- Born: May 14, 1890 Rosebud, Alabama, U.S.
- Died: June 30, 1971 (aged 81)
- Burial place: Near Christ Lutheran Church in Rosebud, Alabama
- Education: Daniel Payne College
- Occupation: Lutheran educator
- Known for: Founder of Concordia College Alabama
- Notable work: A Light In the Dark Belt
- Parent(s): Grant and Nancy Young
- Awards: LL.D. (Concordia Theological Seminary)

= Rosa Young =

American educator (1890–1971)

Rosa Jinsey Young (May 14, 1890 – June 30, 1971) was an African American Lutheran educator who worked primarily in the Black Belt of Alabama. Born in Rosebud, Alabama, to Grant, an African Methodist Episcopal pastor, and Nancy Young, Rosa Young was the valedictorian of her 1909 graduating class at Daniel Payne College in Selma, Alabama. She founded her first school, Rosebud Literary and Industrial School, in 1912. Within two years, attendance at her school grew from 7 to 215.

In 1914, the cotton boll weevil infested Wilcox County, and the resulting economic hardship meant that students' families were unable to afford the tuition. Desperate to keep the school open, she requested aid from the Methodist Church, but to no avail. She wrote to Booker T. Washington at the Tuskegee Institute, and he suggested she contact the Evangelical Lutheran Synodical Conference of North America (of which the Lutheran Church–Missouri Synod was the largest member) for assistance. Upon receiving her letter dated October 27, 1915, the conference's Mission Board sent Nils Bakke to Rosebud in January 1916 to investigate. They agreed to support the school and pay Young $20 per month to teach. Young herself became the first black Lutheran convert in Alabama, and a congregation, Christ Lutheran Church, was soon established. On Palm Sunday in 1916, 58 people were baptized and 70 were confirmed.
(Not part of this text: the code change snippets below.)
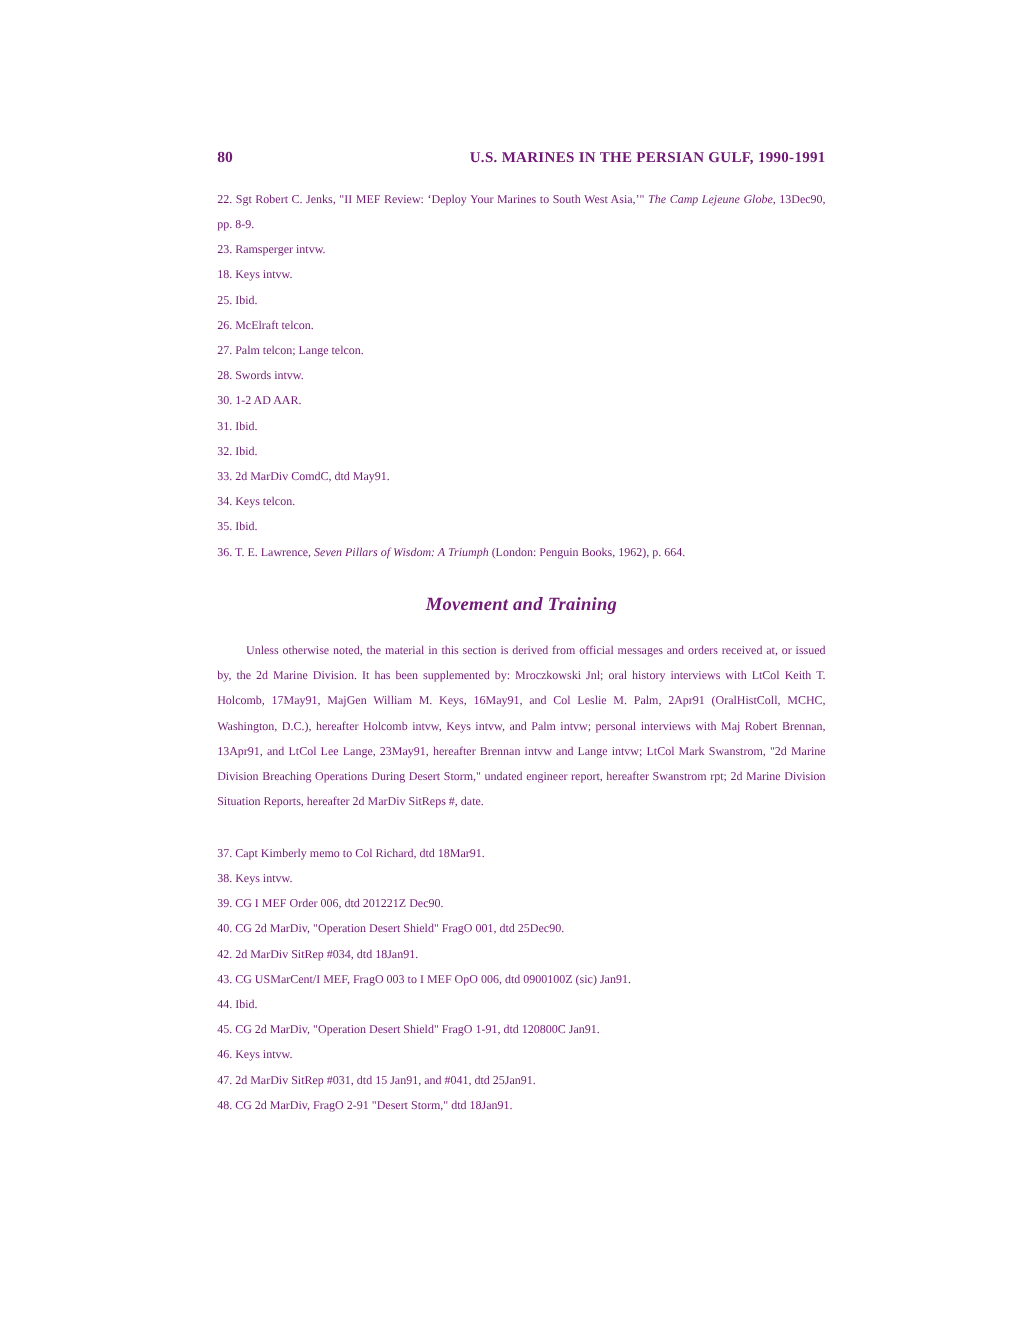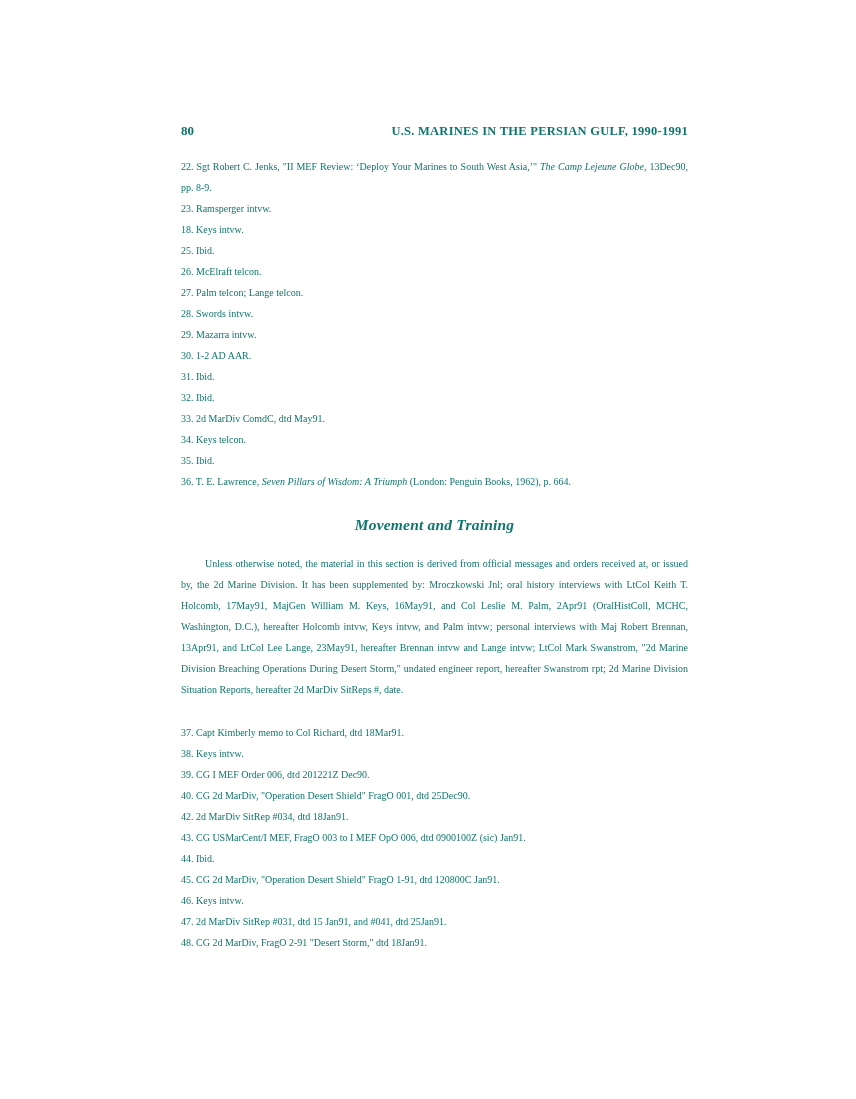--- a/index.html
+++ b/index.html
@@ -8,21 +8,21 @@
     background: #ffffff;
   }
   .page {
     position: relative;
     width: 856px;
     height: 1099px;
     background: #ffffff;
     box-sizing: border-box;
     padding: 123px 168px 0 181px;
     font-family: "Liberation Serif", "DejaVu Serif", serif;
-    color: #0f766e;
+    color: #701a75;
     overflow: hidden;
   }
   .page-header {
     display: flex;
     justify-content: space-between;
     align-items: baseline;
     font-size: 12.5px;
     line-height: 15px;
     font-weight: bold;
   }
@@ -65,21 +65,20 @@
   </div>
 
   <div class="notes notes-top" id="notes-top">
       <p class="note"><span>22. Sgt Robert C. Jenks, "II MEF Review: ‘Deploy Your Marines to South West Asia,’" </span><span class="italic">The Camp Lejeune Globe</span><span>, 13Dec90, pp. 8-9.</span></p>
       <p class="note"><span>23. Ramsperger intvw.</span></p>
       <p class="note"><span>18. Keys intvw.</span></p>
       <p class="note"><span>25. Ibid.</span></p>
       <p class="note"><span>26. McElraft telcon.</span></p>
       <p class="note"><span>27. Palm telcon; Lange telcon.</span></p>
       <p class="note"><span>28. Swords intvw.</span></p>
-      <p class="note"><span>29. Mazarra intvw.</span></p>
       <p class="note"><span>30. 1-2 AD AAR.</span></p>
       <p class="note"><span>31. Ibid.</span></p>
       <p class="note"><span>32. Ibid.</span></p>
       <p class="note"><span>33. 2d MarDiv ComdC, dtd May91.</span></p>
       <p class="note"><span>34. Keys telcon.</span></p>
       <p class="note"><span>35. Ibid.</span></p>
       <p class="note"><span>36. T. E. Lawrence, </span><span class="italic">Seven Pillars of Wisdom: A Triumph</span><span> (London: Penguin Books, 1962), p. 664.</span></p>
     </div>
 
   <h2 class="section-heading">Movement and Training</h2>

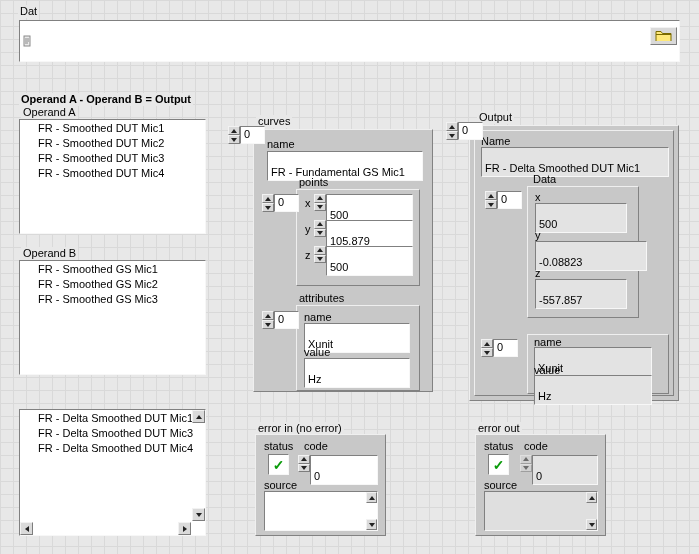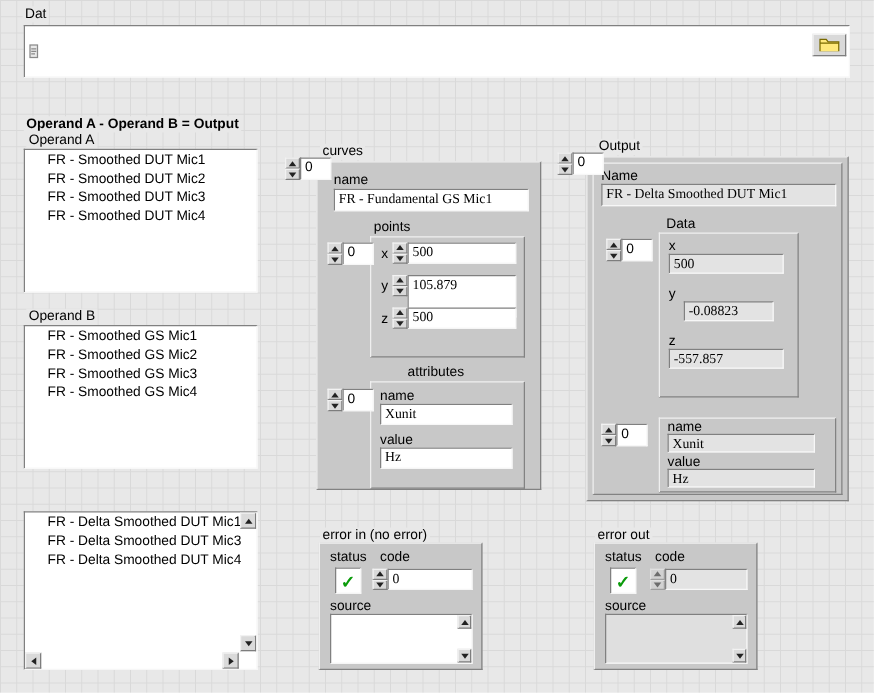--- a/index.html
+++ b/index.html
@@ -14,21 +14,21 @@
   }
   .lbl{ position:absolute; line-height:13px; background:#e8e8e8; padding:0 2px; white-space:nowrap; }
   .lbl.bold{ font-weight:bold; }
   .clbl{ position:absolute; line-height:13px; white-space:nowrap; }
   .cluster{ position:absolute; background:#c8c8c8;
     border:1px solid; border-color:#efefef #828282 #828282 #efefef; }
   .sunken{ position:absolute; background:#fff;
     border:1px solid; border-color:#808080 #f7f7f7 #f7f7f7 #808080; }
   .field{ position:absolute; background:#fff;
     border:1px solid; border-color:#808080 #f7f7f7 #f7f7f7 #808080;
-    padding:1px 3px; white-space:nowrap; overflow:hidden; line-height:13px;font-family:Liberation Serif, serif; }
+    padding:14px 3px; white-space:nowrap; overflow:hidden; line-height:13px; }
   .field.ind{ background:#e3e3e3; }
   .listbox{ position:absolute; background:#fff;
     border:1px solid; border-color:#808080 #f7f7f7 #f7f7f7 #808080; overflow:hidden; }
   .li{ line-height:14px; padding:1px 3px 0 18px; white-space:nowrap; }
   .idx{ position:absolute; display:flex; height:18px; z-index:6; }
   .sbcol{ width:12px; display:flex; flex-direction:column; }
   .sb{ flex:1; min-height:0; background:#d9d9d9; display:flex; align-items:center; justify-content:center;
     border:1px solid; border-color:#f2f2f2 #7d7d7d #7d7d7d #f2f2f2; }
   .ifield{ width:25px; background:#fff; line-height:15px; padding-left:3px;
     border:1px solid; border-color:#808080 #f7f7f7 #f7f7f7 #808080; }
@@ -81,21 +81,20 @@
     <div class="li">FR - Smoothed DUT Mic2</div>
     <div class="li">FR - Smoothed DUT Mic3</div>
     <div class="li">FR - Smoothed DUT Mic4</div>
   </div>
 
   <div class="lbl" style="left:21px;top:247px;">Operand B</div>
   <div class="listbox" style="left:19px;top:260px;width:187px;height:115px;">
     <div class="li">FR - Smoothed GS Mic1</div>
     <div class="li">FR - Smoothed GS Mic2</div>
     <div class="li">FR - Smoothed GS Mic3</div>
-    <div class="li">FR - Smoothed GS Mic4</div>
   </div>
 
   <div class="lbl" style="left:21px;top:373px;margin-top:43px;">Output Name</div>
   <div class="listbox" style="left:19px;top:409px;width:187px;height:127px;">
     <div class="li">FR - Delta Smoothed DUT Mic1</div>
     <div class="li">FR - Delta Smoothed DUT Mic3</div>
     <div class="li">FR - Delta Smoothed DUT Mic4</div>
     <div class="sarr" style="right:0;top:0;">
         <span class="tu"></span>
       </div>
@@ -164,21 +163,21 @@
         <div class="sb">
             <span class="tu"></span>
           </div>
         <div class="sb">
             <span class="td"></span>
           </div>
       </div>
       <div class="field" style="left:29px;top:56px;width:87px;height:17px;">500</div>
     </div>
 
-    <div class="clbl" style="left:45px;top:162px;margin-left:27px;">attributes</div>
+    <div class="clbl" style="left:45px;top:162px;">attributes</div>
     <div class="idx" style="left:8px;top:181px;">
       <div class="sbcol">
         <div class="sb">
             <span class="tu"></span>
           </div>
         <div class="sb">
             <span class="td"></span>
           </div>
       </div>
       <div class="ifield">0</div>
@@ -217,21 +216,21 @@
           <div class="sb">
               <span class="td"></span>
             </div>
         </div>
         <div class="ifield">0</div>
       </div>
       <div class="cluster" style="left:52px;top:55px;width:112px;height:132px;">
         <div class="clbl" style="left:7px;top:4px;">x</div>
         <div class="field ind" style="left:7px;top:16px;width:92px;height:16px;">500</div>
         <div class="clbl" style="left:7px;top:42px;">y</div>
-        <div class="field ind" style="left:7px;top:54px;width:72px;height:16px;margin-left:12px;">-0.08823</div>
+        <div class="field ind" style="left:7px;top:54px;width:112px;height:16px;">-0.08823</div>
         <div class="clbl" style="left:7px;top:80px;">z</div>
         <div class="field ind" style="left:7px;top:92px;width:92px;height:16px;">-557.857</div>
       </div>
 
       <div class="idx" style="left:6px;top:208px;">
         <div class="sbcol">
           <div class="sb">
               <span class="tu"></span>
             </div>
           <div class="sb">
Word of the school and resulting Lutheran church in Rosebud spread among the African-American communities in Alabama and neighboring states, with requests being made to the Synodical Conference to start additional schools and churches. By 1927, there were 27 congregations with their associated schools. Altogether, Young helped establish 30 schools and 35 churches in Alabama. The number of congregations peaked in the 1930s, and the Great Migration led to the decline of rural communities generally and Lutheran churches in particular. The exodus of African-American Lutherans from Alabama seeded Lutheran congregations across the country. In 1977, 35 African-American pastors in the LCMS could trace their roots to the Alabama Field.

In 1922, Young helped establish Alabama Lutheran Academy and College in Selma. Later called Concordia College Alabama, Young served as a professor there from 1946 to 1961. Concordia operated until 2018.

Young's autobiography, A Light in the Dark Belt, was published in 1930 and republished in 1950. She received an honorary doctorate from Concordia Theological Seminary in 1961.